Your instructions —
Reproduce the data that follows in its entirety, character for character.

Stored data entries —
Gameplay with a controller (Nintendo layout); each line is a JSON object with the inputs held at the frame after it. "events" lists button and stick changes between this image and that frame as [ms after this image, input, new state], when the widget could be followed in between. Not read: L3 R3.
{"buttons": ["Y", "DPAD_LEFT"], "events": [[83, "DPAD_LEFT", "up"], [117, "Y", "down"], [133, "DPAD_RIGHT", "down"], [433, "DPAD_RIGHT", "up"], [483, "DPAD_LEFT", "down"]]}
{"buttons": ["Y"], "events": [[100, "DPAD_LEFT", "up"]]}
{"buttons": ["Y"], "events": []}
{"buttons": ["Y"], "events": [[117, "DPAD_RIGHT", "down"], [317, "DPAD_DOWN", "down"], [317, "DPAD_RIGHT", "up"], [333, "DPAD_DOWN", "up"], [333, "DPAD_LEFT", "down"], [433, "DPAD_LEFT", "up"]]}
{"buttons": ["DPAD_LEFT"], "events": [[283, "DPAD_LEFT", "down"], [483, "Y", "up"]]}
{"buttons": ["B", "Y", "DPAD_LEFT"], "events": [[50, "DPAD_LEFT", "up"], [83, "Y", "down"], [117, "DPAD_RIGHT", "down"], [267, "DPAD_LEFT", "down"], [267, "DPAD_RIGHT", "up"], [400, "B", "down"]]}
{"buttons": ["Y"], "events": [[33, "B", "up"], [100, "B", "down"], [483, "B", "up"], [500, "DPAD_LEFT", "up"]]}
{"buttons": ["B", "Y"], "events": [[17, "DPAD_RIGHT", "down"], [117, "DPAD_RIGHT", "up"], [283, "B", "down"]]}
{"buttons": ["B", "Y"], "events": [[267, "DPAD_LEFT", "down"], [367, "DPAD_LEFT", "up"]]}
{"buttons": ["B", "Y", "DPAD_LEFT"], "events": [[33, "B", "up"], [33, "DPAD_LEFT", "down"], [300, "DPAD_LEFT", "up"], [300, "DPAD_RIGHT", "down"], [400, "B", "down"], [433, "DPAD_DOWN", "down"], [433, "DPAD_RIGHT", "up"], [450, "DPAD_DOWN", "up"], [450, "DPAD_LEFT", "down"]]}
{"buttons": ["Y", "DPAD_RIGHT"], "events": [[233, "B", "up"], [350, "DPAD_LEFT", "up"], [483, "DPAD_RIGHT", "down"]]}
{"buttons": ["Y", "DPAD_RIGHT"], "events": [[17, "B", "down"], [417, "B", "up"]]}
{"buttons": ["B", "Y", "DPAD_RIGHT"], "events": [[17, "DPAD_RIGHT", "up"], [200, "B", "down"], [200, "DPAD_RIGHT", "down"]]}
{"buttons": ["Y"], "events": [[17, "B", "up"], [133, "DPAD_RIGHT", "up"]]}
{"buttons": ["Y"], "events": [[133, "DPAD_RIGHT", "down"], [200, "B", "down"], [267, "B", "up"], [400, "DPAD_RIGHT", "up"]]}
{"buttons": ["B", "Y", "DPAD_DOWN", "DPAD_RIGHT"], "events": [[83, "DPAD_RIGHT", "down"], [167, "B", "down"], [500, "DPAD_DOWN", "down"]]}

Exercise result —
Gameplay with a controller (Nintendo layout); each line is a JSON object with the inputs held at the frame after it. "events" lists button and stick changes between this image and that frame as [ms after this image, input, new state], when the widget could be followed in between. Not read: L3 R3.
{"buttons": ["Y", "DPAD_LEFT"], "events": [[83, "DPAD_LEFT", "up"], [117, "Y", "down"], [133, "DPAD_RIGHT", "down"], [433, "DPAD_RIGHT", "up"], [483, "DPAD_LEFT", "down"]]}
{"buttons": ["Y"], "events": [[100, "DPAD_LEFT", "up"]]}
{"buttons": ["Y"], "events": []}
{"buttons": ["Y"], "events": [[117, "DPAD_RIGHT", "down"], [317, "DPAD_DOWN", "down"], [317, "DPAD_RIGHT", "up"], [333, "DPAD_DOWN", "up"], [333, "DPAD_LEFT", "down"], [433, "DPAD_LEFT", "up"]]}
{"buttons": ["DPAD_LEFT"], "events": [[283, "DPAD_LEFT", "down"], [483, "Y", "up"]]}
{"buttons": ["B", "Y", "DPAD_LEFT"], "events": [[50, "DPAD_LEFT", "up"], [83, "Y", "down"], [117, "DPAD_RIGHT", "down"], [267, "DPAD_LEFT", "down"], [267, "DPAD_RIGHT", "up"], [400, "B", "down"]]}
{"buttons": ["Y"], "events": [[33, "B", "up"], [100, "B", "down"], [483, "B", "up"], [500, "DPAD_LEFT", "up"]]}
{"buttons": ["B", "Y"], "events": [[17, "DPAD_RIGHT", "down"], [117, "DPAD_RIGHT", "up"], [283, "B", "down"]]}
{"buttons": ["B", "Y"], "events": [[267, "DPAD_LEFT", "down"], [367, "DPAD_LEFT", "up"]]}
{"buttons": ["B", "Y", "DPAD_LEFT"], "events": [[33, "B", "up"], [33, "DPAD_LEFT", "down"], [300, "DPAD_LEFT", "up"], [300, "DPAD_RIGHT", "down"], [400, "B", "down"], [433, "DPAD_DOWN", "down"], [433, "DPAD_RIGHT", "up"], [450, "DPAD_DOWN", "up"], [450, "DPAD_LEFT", "down"]]}
{"buttons": ["Y", "DPAD_RIGHT"], "events": [[233, "B", "up"], [350, "DPAD_LEFT", "up"], [483, "DPAD_RIGHT", "down"]]}
{"buttons": ["Y", "DPAD_RIGHT"], "events": [[17, "B", "down"], [417, "B", "up"]]}
{"buttons": ["B", "Y", "DPAD_RIGHT"], "events": [[17, "DPAD_RIGHT", "up"], [200, "B", "down"], [200, "DPAD_RIGHT", "down"]]}
{"buttons": ["Y"], "events": [[17, "B", "up"], [133, "DPAD_RIGHT", "up"]]}
{"buttons": ["Y"], "events": [[133, "DPAD_RIGHT", "down"], [200, "B", "down"], [267, "B", "up"], [400, "DPAD_RIGHT", "up"]]}
{"buttons": ["B", "Y", "DPAD_DOWN", "DPAD_RIGHT"], "events": [[83, "DPAD_RIGHT", "down"], [167, "B", "down"], [500, "DPAD_DOWN", "down"]]}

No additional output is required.